Carbonation will likely be mostly complete in 3-5 days although it can be influenced by a few factors such as storage temperature (carbon dioxide dissolve more readily into a liquid at colder temperatures) and surface area (a Corny keg on its side will carbonate faster than when stored vertically).
Perhaps others can contribute feedback on bottling from a keg. The Blichmann beer gun is supposed to work well but I have yet to try it myself.

BREWHA Equipment Co Ltd.

Hi Nathan, What is “advised pressure” in Step 12 of the instruction for transferring beer from 3 in 1 to a keg?
My on-going (albeit first) batch is a Belgian golden strong ale (BGSA), now about halfway through a 3 week fermentation (per inventor’s recipe). Maybe I answered my own question here. I used a keg carbonation calculator on 40F keg (refrigerator) temp, and using a Belgian ale middle of the road 2.2 volumes of CO2, it calculates 9 psig CO2 pressure. I this what you call the “advised pressure”.

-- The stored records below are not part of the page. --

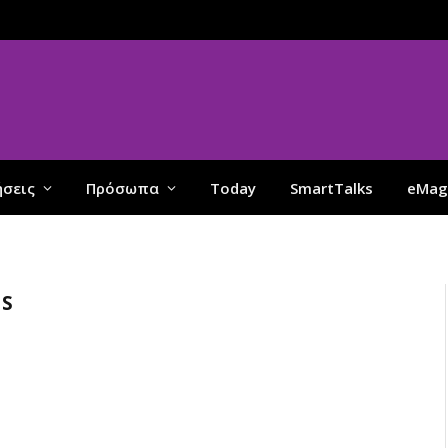
ήσεις
Πρόσωπα
Today
SmartTalks
eMag
NS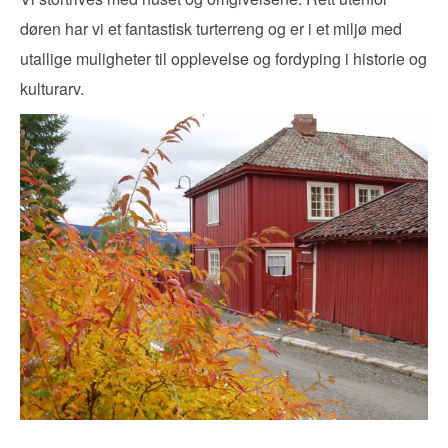
døren har vi et fantastisk turterreng og er i et miljø med
utallige muligheter til opplevelse og fordyping i historie og
kulturarv.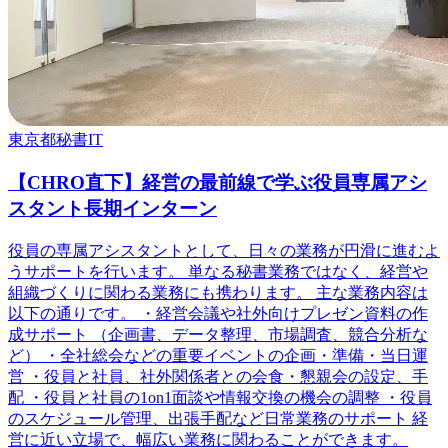
東京都
秘書
IT
【CHRO直下】経営の最前線で学ぶ役員専属アシ
スタント長期インターン
役員の専属アシスタントとして、日々の業務が円滑に進むよ
うサポートを行います。 単なる秘書業務ではなく、経営や
組織づくりに関わる業務にも携わります。 主な業務内容は
以下の通りです。 ・経営会議や社外向けプレゼン資料の作
成サポート （企画書、データ整理、市場調査、競合分析な
ど） ・全社総会などの重要イベントの企画・準備・当日運
営 ・役員と社員、社外関係者との会食・懇親会の設定、手
配 ・役員と社員の1on1面談や情報交換の機会の調整 ・役員
のスケジュール管理、出張手配など日常業務のサポート 経
営に近い立場で、幅広い業務に関わることができます。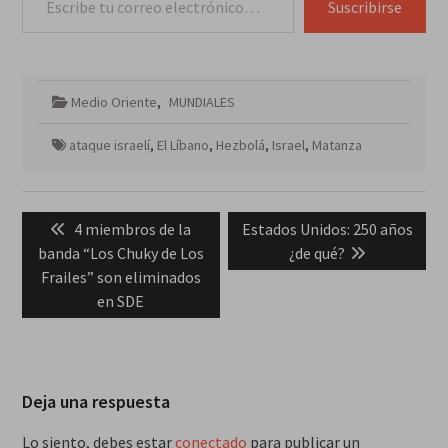
Suscribirse
Medio Oriente
,
MUNDIALES
ataque israelí
,
El Líbano
,
Hezbolá
,
Israel
,
Matanza
Navegación
Previous
Next
4 miembros de la
Estados Unidos: 250 años
de
post:
post:
banda “Los Chuky de Los
¿de qué?
entradas
Frailes” son eliminados
en SDE
Deja una respuesta
Lo siento, debes estar
conectado
para publicar un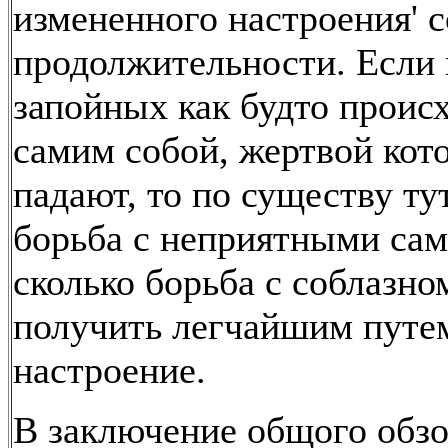
измененного настроения' 
продолжительности. Если 
запойных как будто происх
самим собой, жертвой кот
падают, то по существу ту
борьба с неприятными са
сколько борьба с соблазно
получить легчайшим путе
настроение.
В заключение общого обзо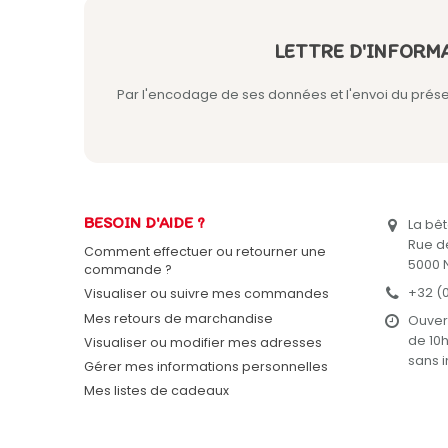
LETTRE D'INFORM
Par l'encodage de ses données et l'envoi du présent
BESOIN D'AIDE ?
La bêt
Rue de
Comment effectuer ou retourner une
5000 
commande ?
+32 (0
Visualiser ou suivre mes commandes
Mes retours de marchandise
Ouver
de 10h
Visualiser ou modifier mes adresses
sans i
Gérer mes informations personnelles
Mes listes de cadeaux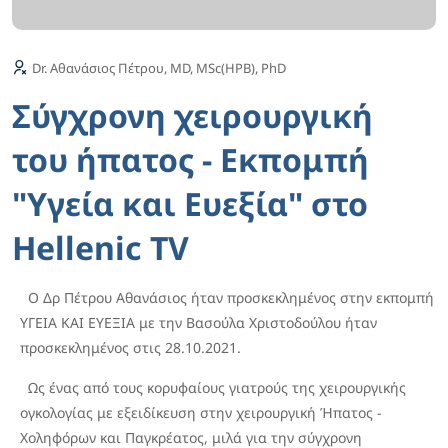
Dr. Αθανάσιος Πέτρου, MD, MSc(HPB), PhD
Σύγχρονη χειρουργική
του ήπατος - Εκπομπή
"Υγεία και Ευεξία" στο
Hellenic TV
Ο Δρ Πέτρου Αθανάσιος ήταν προσκεκλημένος στην εκπομπή
ΥΓΕΙΑ ΚΑΙ ΕΥΕΞΙΑ με την Βασούλα Χριστοδούλου ήταν
προσκεκλημένος στις 28.10.2021.
Ως ένας από τους κορυφαίους γιατρούς της χειρουργικής
ογκολογίας με εξειδίκευση στην χειρουργική Ήπατος -
Χοληφόρων και Παγκρέατος, μιλά για την σύγχρονη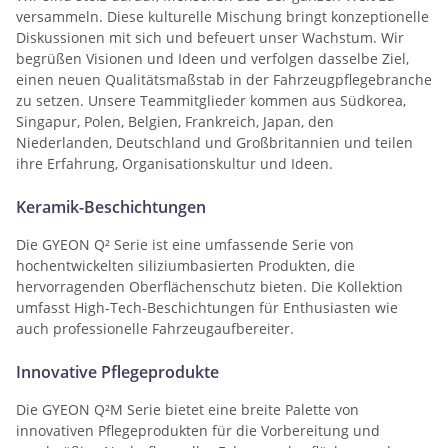
versammeln. Diese kulturelle Mischung bringt konzeptionelle
Diskussionen mit sich und befeuert unser Wachstum. Wir
begrüßen Visionen und Ideen und verfolgen dasselbe Ziel,
einen neuen Qualitätsmaßstab in der Fahrzeugpflegebranche
zu setzen. Unsere Teammitglieder kommen aus Südkorea,
Singapur, Polen, Belgien, Frankreich, Japan, den
Niederlanden, Deutschland und Großbritannien und teilen
ihre Erfahrung, Organisationskultur und Ideen.
Keramik-Beschichtungen
Die GYEON Q² Serie ist eine umfassende Serie von
hochentwickelten siliziumbasierten Produkten, die
hervorragenden Oberflächenschutz bieten. Die Kollektion
umfasst High-Tech-Beschichtungen für Enthusiasten wie
auch professionelle Fahrzeugaufbereiter.
Innovative Pflegeprodukte
Die GYEON Q²M Serie bietet eine breite Palette von
innovativen Pflegeprodukten für die Vorbereitung und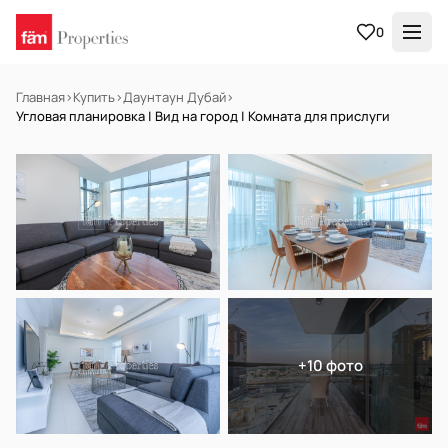
0
Главная
›
Купить
›
Даунтаун Дубай
›
Угловая планировка | Вид на город | Комната для прислуги
НА ПРОДАЖУ
Готов к заселению
+10 фото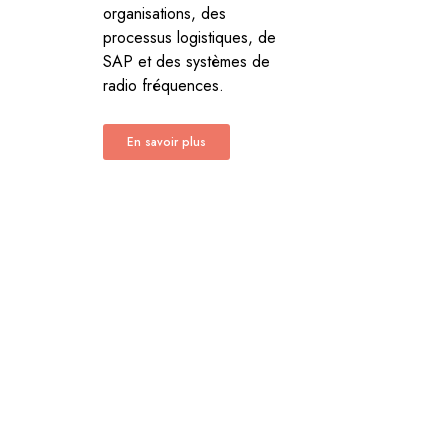
organisations, des
processus logistiques, de
SAP et des systèmes de
radio fréquences.
En savoir plus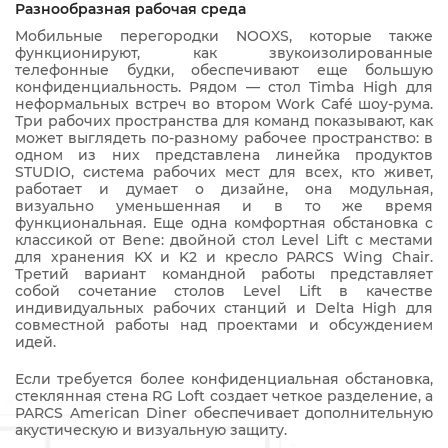
Разнообразная рабочая среда
Мобильные перегородки NOOXS, которые также
функционируют, как звукоизолированные
телефонные будки, обеспечивают еще большую
конфиденциальность. Рядом — стол Timba High для
неформальных встреч во втором Work Café шоу-рума.
Три рабочих пространства для команд показывают, как
может выглядеть по-разному рабочее пространство: в
одном из них представлена линейка продуктов
STUDIO, система рабочих мест для всех, кто живет,
работает и думает о дизайне, она модульная,
визуально уменьшенная и в то же время
функциональная. Еще одна комфортная обстановка с
классикой от Bene: двойной стол Level Lift с местами
для хранения KX и K2 и кресло PARCS Wing Chair.
Третий вариант командной работы представляет
собой сочетание столов Level Lift в качестве
индивидуальных рабочих станций и Delta High для
совместной работы над проектами и обсуждением
идей.
Если требуется более конфиденциальная обстановка,
стеклянная стена RG Loft создает четкое разделение, а
PARCS American Diner обеспечивает дополнительную
акустическую и визуальную защиту.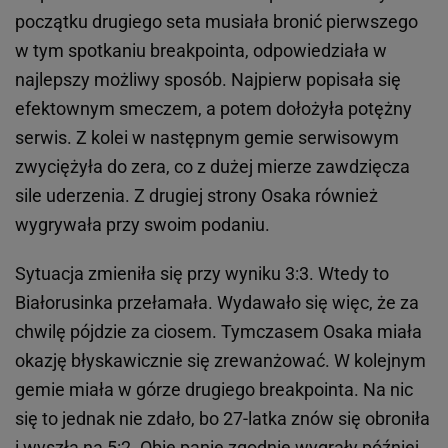
początku drugiego seta musiała bronić pierwszego
w tym spotkaniu breakpointa, odpowiedziała w
najlepszy możliwy sposób. Najpierw popisała się
efektownym smeczem, a potem dołożyła potężny
serwis. Z kolei w następnym gemie serwisowym
zwyciężyła do zera, co z dużej mierze zawdzięcza
sile uderzenia. Z drugiej strony Osaka również
wygrywała przy swoim podaniu.
Sytuacja zmieniła się przy wyniku 3:3. Wtedy to
Białorusinka przełamała. Wydawało się więc, że za
chwilę pójdzie za ciosem. Tymczasem Osaka miała
okazję błyskawicznie się zrewanżować. W kolejnym
gemie miała w górze drugiego breakpointa. Na nic
się to jednak nie zdało, bo 27-latka znów się obroniła
i wyszła na 5:2. Obie panie zgodnie wygrały później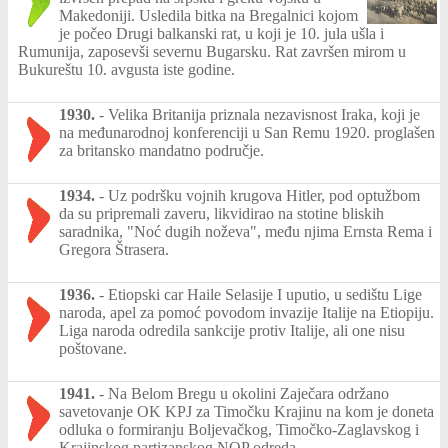
Makedoniji. Usledila bitka na Bregalnici kojom
je počeo Drugi balkanski rat, u koji je 10. jula ušla i
Rumunija, zaposevši severnu Bugarsku. Rat završen mirom u
Bukureštu 10. avgusta iste godine.
1930.
-
Velika Britanija priznala nezavisnost Iraka, koji je
na međunarodnoj konferenciji u San Remu 1920. proglašen
za britansko mandatno područje.
1934.
-
Uz podršku vojnih krugova Hitler, pod optužbom
da su pripremali zaveru, likvidirao na stotine bliskih
saradnika, "Noć dugih noževa", među njima Ernsta Rema i
Gregora Štrasera.
1936.
-
Etiopski car Haile Selasije I uputio, u sedištu Lige
naroda, apel za pomoć povodom invazije Italije na Etiopiju.
Liga naroda odredila sankcije protiv Italije, ali one nisu
poštovane.
1941.
-
Na Belom Bregu u okolini Zaječara održano
savetovanje OK KPJ za Timočku Krajinu na kom je doneta
odluka o formiranju Boljevačkog, Timočko-Zaglavskog i
Krajinskog partizanskog NOP odreda.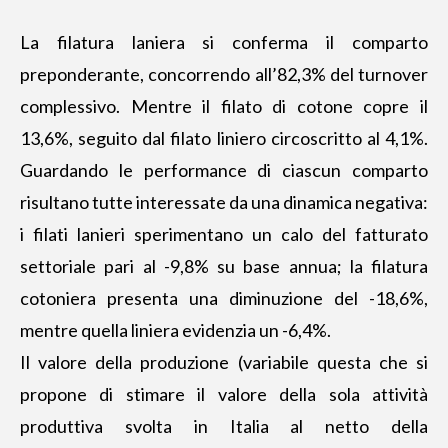
La filatura laniera si conferma il comparto
preponderante, concorrendo all’82,3% del turnover
complessivo. Mentre il filato di cotone copre il
13,6%, seguito dal filato liniero circoscritto al 4,1%.
Guardando le performance di ciascun comparto
risultano tutte interessate da una dinamica negativa:
i filati lanieri sperimentano un calo del fatturato
settoriale pari al -9,8% su base annua; la filatura
cotoniera presenta una diminuzione del -18,6%,
mentre quella liniera evidenzia un -6,4%.
Il valore della produzione (variabile questa che si
propone di stimare il valore della sola attività
produttiva svolta in Italia al netto della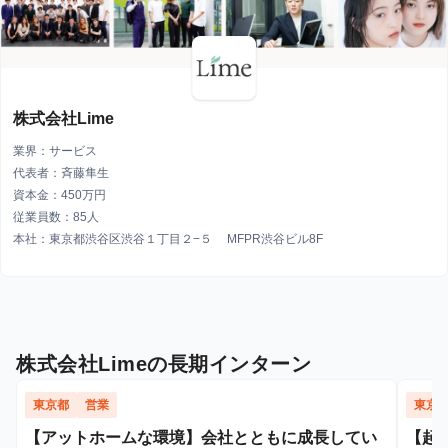
株式会社Lime
業界：サービス
代表者：斉藤隼生
資本金：450万円
従業員数：85人
本社：東京都渋谷区渋谷１丁目２−５ MFPR渋谷ビル8F
株式会社Limeの長期インターン
東京都
営業
東京
【アットホームな環境】会社とともに成長してい
【起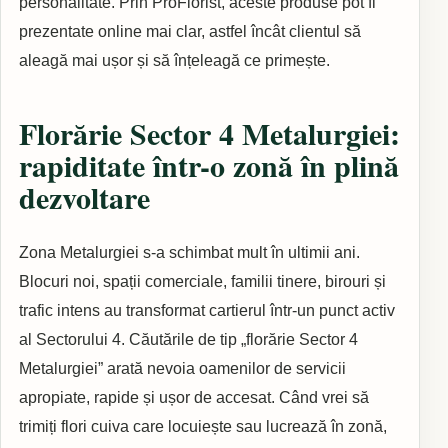
personalitate. Prin ProFlorist, aceste produse pot fi
prezentate online mai clar, astfel încât clientul să
aleagă mai ușor și să înțeleagă ce primește.
Florărie Sector 4 Metalurgiei:
rapiditate într-o zonă în plină
dezvoltare
Zona Metalurgiei s-a schimbat mult în ultimii ani.
Blocuri noi, spații comerciale, familii tinere, birouri și
trafic intens au transformat cartierul într-un punct activ
al Sectorului 4. Căutările de tip „florărie Sector 4
Metalurgiei” arată nevoia oamenilor de servicii
apropiate, rapide și ușor de accesat. Când vrei să
trimiți flori cuiva care locuiește sau lucrează în zonă,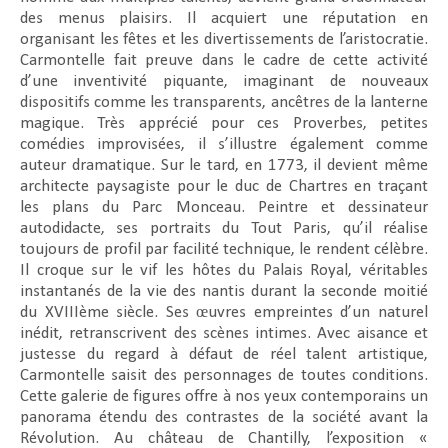
des menus plaisirs. Il acquiert une réputation en
organisant les fêtes et les divertissements de l’aristocratie.
Carmontelle fait preuve dans le cadre de cette activité
d’une inventivité piquante, imaginant de nouveaux
dispositifs comme les transparents, ancêtres de la lanterne
magique. Très apprécié pour ces Proverbes, petites
comédies improvisées, il s’illustre également comme
auteur dramatique. Sur le tard, en 1773, il devient même
architecte paysagiste pour le duc de Chartres en traçant
les plans du Parc Monceau. Peintre et dessinateur
autodidacte, ses portraits du Tout Paris, qu’il réalise
toujours de profil par facilité technique, le rendent célèbre.
Il croque sur le vif les hôtes du Palais Royal, véritables
instantanés de la vie des nantis durant la seconde moitié
du XVIIIème siècle. Ses œuvres empreintes d’un naturel
inédit, retranscrivent des scènes intimes. Avec aisance et
justesse du regard à défaut de réel talent artistique,
Carmontelle saisit des personnages de toutes conditions.
Cette galerie de figures offre à nos yeux contemporains un
panorama étendu des contrastes de la société avant la
Révolution. Au château de Chantilly, l’exposition «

While I am at it, another newbie question: how long does carbonation take at these conditions?

BTW, I already calculated tubing length for proper carbonation, when I was purchasing items, I bought from Beverage Factory, on your advice, and some stuff from More Beer. Much appreciated…Ron

PS. I have been reading a lot about this style. And am already formulating a plan for how I will be able to do some more brewing and still keep this batch aging to “perfection”, haha. My inaugural batch will be far from perfection. It may involve having to do some bottling. Do you have any thoughts on equipment that I should consider for bottling?